Exercise aim:
Copy out the text lines from every item below, keeping each line word for word. Omit the pictures.

(Beginning of Source material)

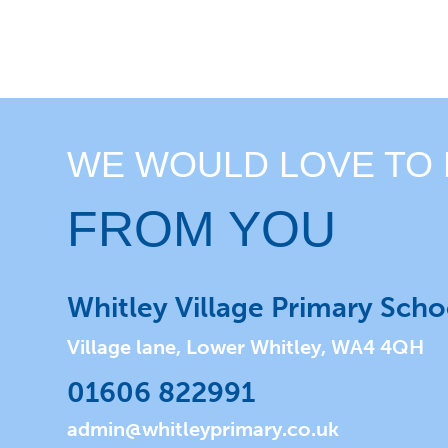
WE WOULD LOVE TO
FROM YOU
Whitley Village Primary Scho
Village lane, Lower Whitley, WA4 4QH
01606 822991
admin@whitleyprimary.co.uk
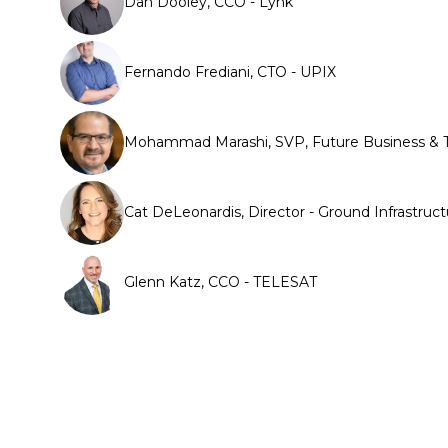
Dan Dooley, CCO - Lynk
Fernando Frediani, CTO - UPIX
Mohammad Marashi, SVP, Future Business & T
Cat DeLeonardis, Director - Ground Infrastr
Glenn Katz, CCO - TELESAT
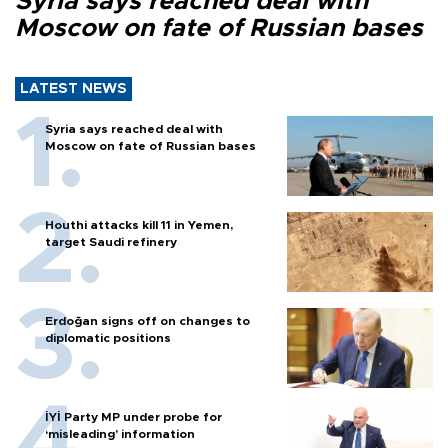
Syria says reached deal with
Moscow on fate of Russian bases
LATEST NEWS
Syria says reached deal with
Moscow on fate of Russian bases
Houthi attacks kill 11 in Yemen,
target Saudi refinery
Erdoğan signs off on changes to
diplomatic positions
İYİ Party MP under probe for
‘misleading’ information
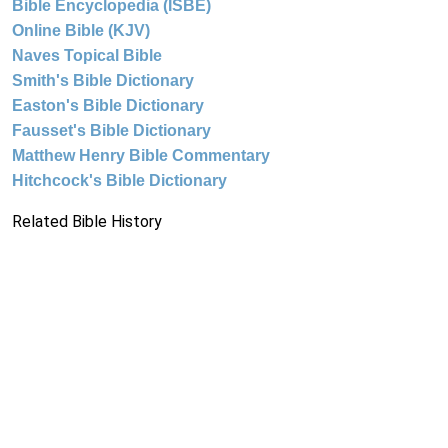
Bible Encyclopedia (ISBE)
Online Bible (KJV)
Naves Topical Bible
Smith's Bible Dictionary
Easton's Bible Dictionary
Fausset's Bible Dictionary
Matthew Henry Bible Commentary
Hitchcock's Bible Dictionary
Related Bible History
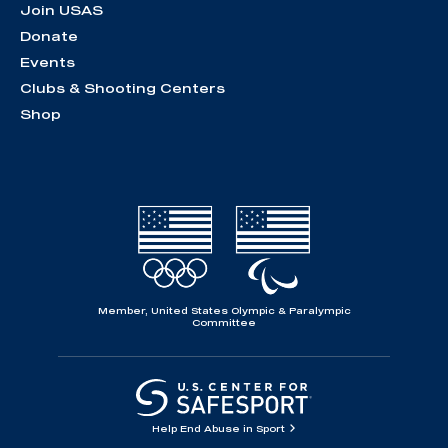
Join USAS
Donate
Events
Clubs & Shooting Centers
Shop
Member, United States Olympic & Paralympic
Committee
Help End Abuse in Sport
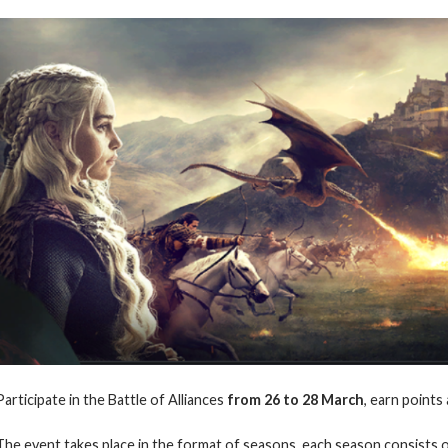
Participate in the Battle of Alliances
from 26 to 28
March
, earn points
The event takes place in the format of seasons, each season consists o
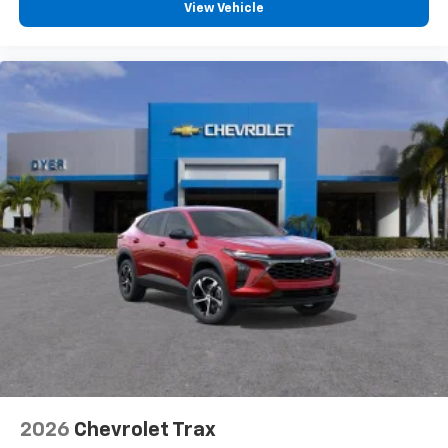
View Vehicle
2026
Chevrolet Trax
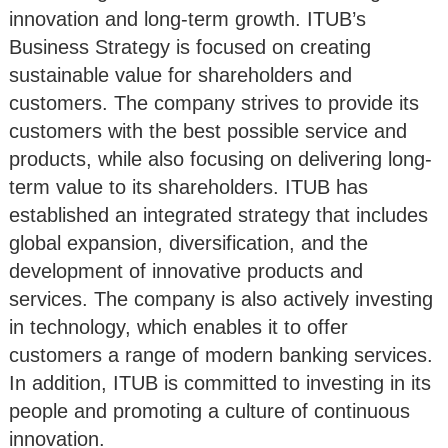
innovation and long-term growth. ITUB’s
Business Strategy is focused on creating
sustainable value for shareholders and
customers. The company strives to provide its
customers with the best possible service and
products, while also focusing on delivering long-
term value to its shareholders. ITUB has
established an integrated strategy that includes
global expansion, diversification, and the
development of innovative products and
services. The company is also actively investing
in technology, which enables it to offer
customers a range of modern banking services.
In addition, ITUB is committed to investing in its
people and promoting a culture of continuous
innovation.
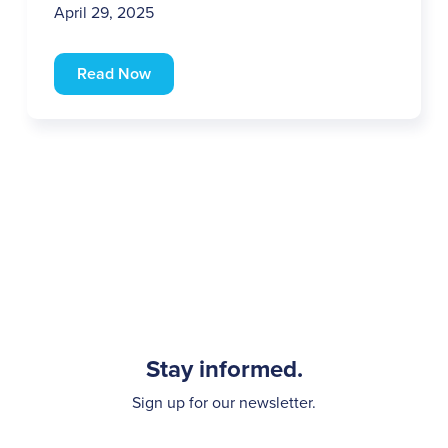
April 29, 2025
Read Now
Stay informed.
Sign up for our newsletter.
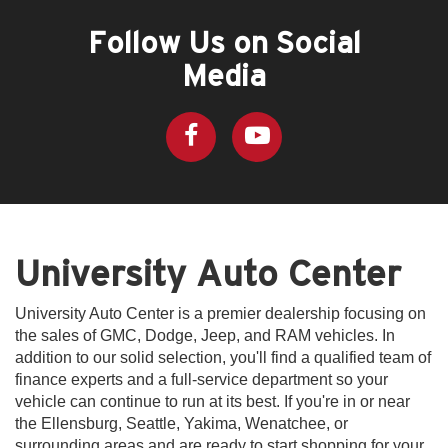
Follow Us on Social
Media
University Auto Center
University Auto Center is a premier dealership focusing on
the sales of GMC, Dodge, Jeep, and RAM vehicles. In
addition to our solid selection, you'll find a qualified team of
finance experts and a full-service department so your
vehicle can continue to run at its best. If you're in or near
the Ellensburg, Seattle, Yakima, Wenatchee, or
surrounding areas and are ready to start shopping for your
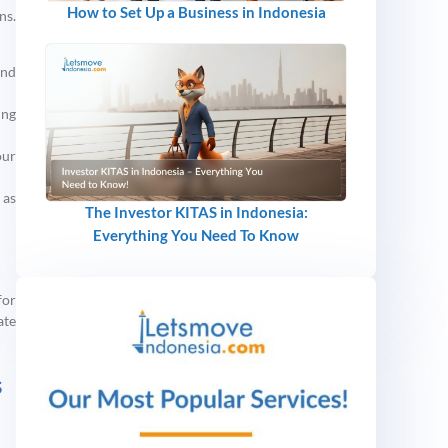
How to Set Up a Business in Indonesia
ns.
and
ing
our
 as
The Investor KITAS in Indonesia:
Everything You Need To Know
for
ate
s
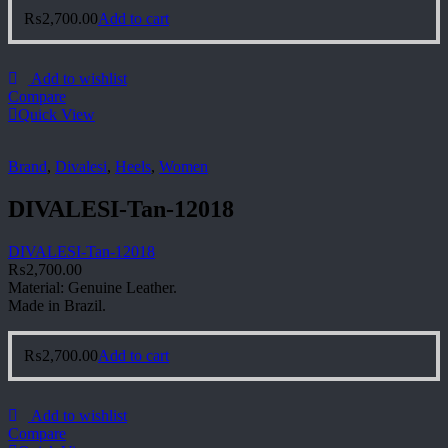
₨
2,700.00
Add to cart
Add to wishlist
Compare
Quick View
Brand
,
Divalesi
,
Heels
,
Women
DIVALESI-Tan-12018
DIVALESI-Tan-12018
₨
2,700.00
Material: Genuine Leather.
Made in Brazil.
₨
2,700.00
Add to cart
Add to wishlist
Compare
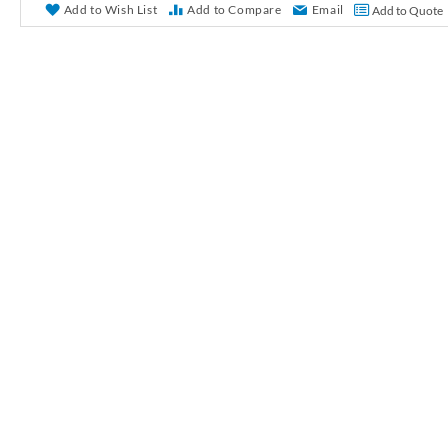
r
Add to Wish List
Add to Compare
Email
Add to Quote
y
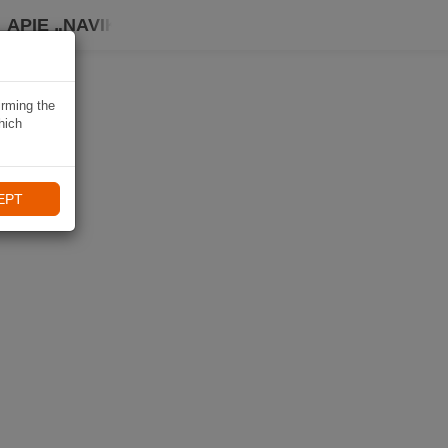
APIE „NAVIKI“
irming the
hich
EPT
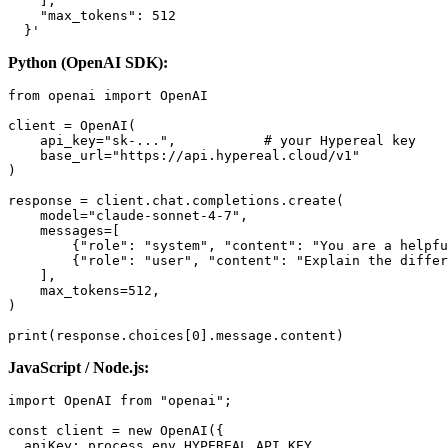
    ],

    "max_tokens": 512

Python (OpenAI SDK):
from openai import OpenAI

client = OpenAI(

    api_key="sk-...",           # your Hypereal key

    base_url="https://api.hypereal.cloud/v1"

)

response = client.chat.completions.create(

    model="claude-sonnet-4-7",

    messages=[

        {"role": "system", "content": "You are a helpfu
        {"role": "user", "content": "Explain the differ
    ],

    max_tokens=512,

)

JavaScript / Node.js:
import OpenAI from "openai";

const client = new OpenAI({

  apiKey: process.env.HYPEREAL_API_KEY,
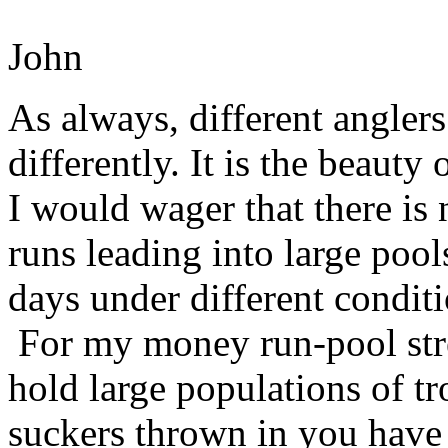
John
As always, different anglers
differently. It is the beauty 
I would wager that there is
runs leading into large pool
days under different conditi
For my money run-pool stre
hold large populations of tro
suckers thrown in you have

(End of Source material)

Finished task:
WE WOULD LOVE TO
FROM YOU
Whitley Village Primary Scho
Village lane, Lower Whitley, WA4 4QH
01606 822991
admin@whitleyprimary.co.uk
Dan Dooley, CCO - Lynk
Fernando Frediani, CTO - UPIX
Mohammad Marashi, SVP, Future Business & T
Cat DeLeonardis, Director - Ground Infrastr
Glenn Katz, CCO - TELESAT
Syria says reached deal with
Moscow on fate of Russian bases
LATEST NEWS
Syria says reached deal with
Moscow on fate of Russian bases
Houthi attacks kill 11 in Yemen,
target Saudi refinery
Erdoğan signs off on changes to
diplomatic positions
İYİ Party MP under probe for
‘misleading’ information
Bible Encyclopedia (ISBE)
Online Bible (KJV)
Naves Topical Bible
Smith's Bible Dictionary
Easton's Bible Dictionary
Fausset's Bible Dictionary
Matthew Henry Bible Commentary
Hitchcock's Bible Dictionary
Related Bible History
Join USAS
Donate
Events
Clubs & Shooting Centers
Shop
Member, United States Olympic & Paralympic
Committee
Help End Abuse in Sport
Participate in the Battle of Alliances
from 26 to 28
March
, earn points
The event takes place in the format of seasons, each season consists o
View Vehicle
2026
Chevrolet Trax
innovation and long-term growth. ITUB’s
Business Strategy is focused on creating
sustainable value for shareholders and
customers. The company strives to provide its
customers with the best possible service and
products, while also focusing on delivering long-
term value to its shareholders. ITUB has
established an integrated strategy that includes
global expansion, diversification, and the
development of innovative products and
services. The company is also actively investing
in technology, which enables it to offer
customers a range of modern banking services.
In addition, ITUB is committed to investing in its
people and promoting a culture of continuous
innovation.
April 29, 2025
Read Now
Stay informed.
Sign up for our newsletter.
Follow Us on Social
Media
University Auto Center
University Auto Center is a premier dealership focusing on
the sales of GMC, Dodge, Jeep, and RAM vehicles. In
addition to our solid selection, you'll find a qualified team of
finance experts and a full-service department so your
vehicle can continue to run at its best. If you're in or near
the Ellensburg, Seattle, Yakima, Wenatchee, or
surrounding areas and are ready to start shopping for your
How to Set Up a Business in Indonesia
ns.
and
ing
our
 as
The Investor KITAS in Indonesia:
Everything You Need To Know
for
ate
s
₨
2,700.00
Add to cart
Add to wishlist
Compare
Quick View
Brand
,
Divalesi
,
Heels
,
Women
DIVALESI-Tan-12018
DIVALESI-Tan-12018
₨
2,700.00
Material: Genuine Leather.
Made in Brazil.
₨
2,700.00
Add to cart
Add to wishlist
Compare
r
Add to Wish List
Add to Compare
Email
Add to Quote
y
APIE „NAVIKI“
irming the
hich
EPT
    ],

    "max_tokens": 512

Python (OpenAI SDK):
from openai import OpenAI

client = OpenAI(

    api_key="sk-...",           # your Hypereal key

    base_url="https://api.hypereal.cloud/v1"

)

response = client.chat.completions.create(

    model="claude-sonnet-4-7",

    messages=[

        {"role": "system", "content": "You are a helpfu
        {"role": "user", "content": "Explain the differ
    ],

    max_tokens=512,

)

JavaScript / Node.js:
import OpenAI from "openai";

const client = new OpenAI({

  apiKey: process.env.HYPEREAL_API_KEY,
John
As always, different anglers
differently. It is the beauty 
I would wager that there is
runs leading into large pool
days under different conditi
For my money run-pool stre
hold large populations of tro
suckers thrown in you have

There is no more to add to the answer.